### Text block
Sour Fruit

Summer 2021

My sister and I drove to see our old stomping grounds in the town we grew up in. Old houses, the orb weaver nests by the road we used to toss tiny sticks into to watch them weave, the river I almost drowned in, the park we reenacted scenes from Star Wars in, the gas station we always walked to- never-ending summers.

The memories washed over me with pleasant warmth. I hadn’t stayed in contact with my friends over these twenty-or-so years. They’ve moved on. I can’t go back to those days and ride bikes until sunset. I can’t go back to playing Goldeneye with Zach and Brandon while we tried to be quiet because we weren’t supposed to be up.

Walking those dirty streets there’s a sense of loss- even though the town has grown. New buildings intermingle with the patchwork of buildings I remember. There's a beauty in that loss- My childhood has gone away, but there’s a band of friends hiking down to the riverside on a balmy summer day- making plans for the future. Someday they’ll come back to reminisce of their youthful summers passed as well.


Ghost in the Machine

The internet is a graveyard- a ghost town and a new frontier. It’s not like returning home because you never left- websites don’t yellow with age, they don’t rot or mildew- but yet when you find an old, abandoned website the same feelings wash over you.

All my life, Nostalgia was a bitter rind surrounding a sour fruit. I was so certain that nostalgia was a wicked liar only full of bitterness. But then that Summer came back to me and I embraced nostalgia. I indulged in everything I had left behind- my days of making personal websites, learning how to fix (read: break) computers.

At first it stung because I could never go back to those days- but then something amazing happened. I found You. There were others just like me. Others that remembered the Old Web as a distant memory and wanted so badly to be back again.

I sifted through personal websites; every site created by an alternate-reality-me; we are all so similar but so different. No one in my life was an internet geek like me- and now there were thousands of us? Everyone in my life had all moved on- but we couldn’t move on. Why couldn’t we move on? Why couldn’t I move on? I was nostalgic.

Let’s begin by identifying what nostalgia is. Nostalgia is the longing for things in the past. How could I miss the internet? It was right here- it hadn’t gone away! It’s all still right here- isn’t it?

No- something isn’t right. We all feel it. It’s not just nostalgia for the times before. Folks that didn’t experience the Old Web miss it too. What they miss is the humanity of it all- so what happened to the internet?


Gentrification of the Internet

Just like your old town or neighborhood- most of the structure is there still but the community has moved away- the people that once inhabited the internet have gone somewhere else and in their place are sterile white slates- blank canvases in which we’re not allowed to color.

Jessa Lingel wrote an essay about The Gentrification of the Internet. She describes the way in which corporations co-opted the handmade communities we helped to build and develop.

I must clarify what gentrification is as it relates to the internet. It isn’t a 1:1 ratio to the gentrification that happens in urban centers- but it does have some shocking similarities to what has happened to the internet over the last twenty years.
I highly recommend reading her essay, but she highlights the fact that gentrification in urban centers benefits corporate interests, disproportionately hurts poor folks by increasing costs, increased commercialization, and isolation.

### Information supplied
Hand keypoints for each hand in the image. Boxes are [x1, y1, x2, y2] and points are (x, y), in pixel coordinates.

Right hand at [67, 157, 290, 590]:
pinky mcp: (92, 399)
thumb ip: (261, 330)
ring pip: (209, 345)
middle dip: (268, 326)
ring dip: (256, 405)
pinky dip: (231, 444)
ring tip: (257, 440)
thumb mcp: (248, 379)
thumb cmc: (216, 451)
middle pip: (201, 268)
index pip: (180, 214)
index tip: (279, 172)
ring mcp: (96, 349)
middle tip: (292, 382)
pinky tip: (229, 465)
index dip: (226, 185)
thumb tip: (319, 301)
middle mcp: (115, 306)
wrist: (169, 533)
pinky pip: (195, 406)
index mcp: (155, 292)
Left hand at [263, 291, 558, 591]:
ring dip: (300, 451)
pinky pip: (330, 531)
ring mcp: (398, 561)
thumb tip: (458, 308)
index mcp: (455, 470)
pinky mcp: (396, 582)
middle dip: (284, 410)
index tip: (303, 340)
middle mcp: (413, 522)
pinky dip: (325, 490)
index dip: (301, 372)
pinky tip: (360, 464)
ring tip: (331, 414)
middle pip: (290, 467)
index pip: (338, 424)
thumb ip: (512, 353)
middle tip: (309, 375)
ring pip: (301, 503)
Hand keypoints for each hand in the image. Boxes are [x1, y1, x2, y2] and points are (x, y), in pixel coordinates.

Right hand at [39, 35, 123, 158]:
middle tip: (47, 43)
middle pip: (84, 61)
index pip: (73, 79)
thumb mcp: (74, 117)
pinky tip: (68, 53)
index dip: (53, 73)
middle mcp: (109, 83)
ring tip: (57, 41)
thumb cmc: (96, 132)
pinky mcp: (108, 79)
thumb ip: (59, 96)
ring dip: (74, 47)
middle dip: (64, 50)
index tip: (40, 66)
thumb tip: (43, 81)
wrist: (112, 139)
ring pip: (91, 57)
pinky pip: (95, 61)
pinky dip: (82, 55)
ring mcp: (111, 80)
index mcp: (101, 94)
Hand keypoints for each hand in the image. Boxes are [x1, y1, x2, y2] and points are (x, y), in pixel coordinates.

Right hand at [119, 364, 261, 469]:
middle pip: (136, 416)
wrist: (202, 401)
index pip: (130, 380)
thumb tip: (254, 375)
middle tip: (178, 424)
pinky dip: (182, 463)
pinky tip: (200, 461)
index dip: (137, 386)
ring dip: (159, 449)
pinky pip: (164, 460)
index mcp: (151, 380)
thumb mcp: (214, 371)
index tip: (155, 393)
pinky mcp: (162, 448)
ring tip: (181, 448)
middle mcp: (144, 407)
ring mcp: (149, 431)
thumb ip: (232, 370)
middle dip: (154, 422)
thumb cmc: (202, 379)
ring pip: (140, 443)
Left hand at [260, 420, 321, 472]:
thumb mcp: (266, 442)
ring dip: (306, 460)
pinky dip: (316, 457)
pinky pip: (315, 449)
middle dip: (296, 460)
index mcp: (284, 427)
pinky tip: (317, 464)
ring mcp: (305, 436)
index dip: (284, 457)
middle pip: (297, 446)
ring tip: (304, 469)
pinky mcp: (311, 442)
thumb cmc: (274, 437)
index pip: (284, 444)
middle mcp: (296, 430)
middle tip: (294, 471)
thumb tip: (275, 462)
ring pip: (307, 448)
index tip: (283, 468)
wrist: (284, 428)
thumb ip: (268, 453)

### What the exercise asks
Resume the essay on nostalgia and the gentrification of the internet, starting after its last sentence. None of the entries matter here.

### Response
She writes, “Rather than being exposed to diverse people and content, people are increasingly segregated. What’s particularly troubling about online isolation is that offline, most people are already filter-bubbled in terms of their social networks, meaning we tend to have friends from the same racial and class background. The promise of early online communities was getting ourselves outside those bubbles, a possibility that mainstream social media platforms increasingly deprioritize.”

Lingel calls for internet activists to advocate for more regulations and to actively filter their own networks and content to be more diverse. I think she is thinking too small. The issue with the modern internet isn’t diversity but larger structural issues that benefit the few at the expense of the many. We need a coup d'état- we need to wrestle power back from the enemy and create our own platforms and spaces- like the Yesterweb is trying to do.

Urban gentrification pushes people out of their traditional communities- but what happens when a place as ubiquitous as the internet- that exists in all the same place all-at-once becomes gentrified? Where do we go? More importantly- how do we fight back?


The Corporatization of the Internet

Money has been a motivating factor since the beginning of the commercial internet. As long as there are users to exploit there will be corporations to reap the harvest. The latest push towards Web3 accelerates the commercialization of every facet of cyberspace and this is extremely concerning as the line between cyberspace and IRL becomes blurrier.

So you’re probably thinking- Hey! It’s corporations that are ruining the internet! Let’s get ‘em! Whaddya wanna do? Regulate them to death?

In a way, yes- corporate interests shape and continue to shape the internet. As we are pushed into corporate platforms it becomes more difficult to leave them behind. Especially as all of our friends and families are on there- if we leave- won’t we be even more isolated, alienated and alone?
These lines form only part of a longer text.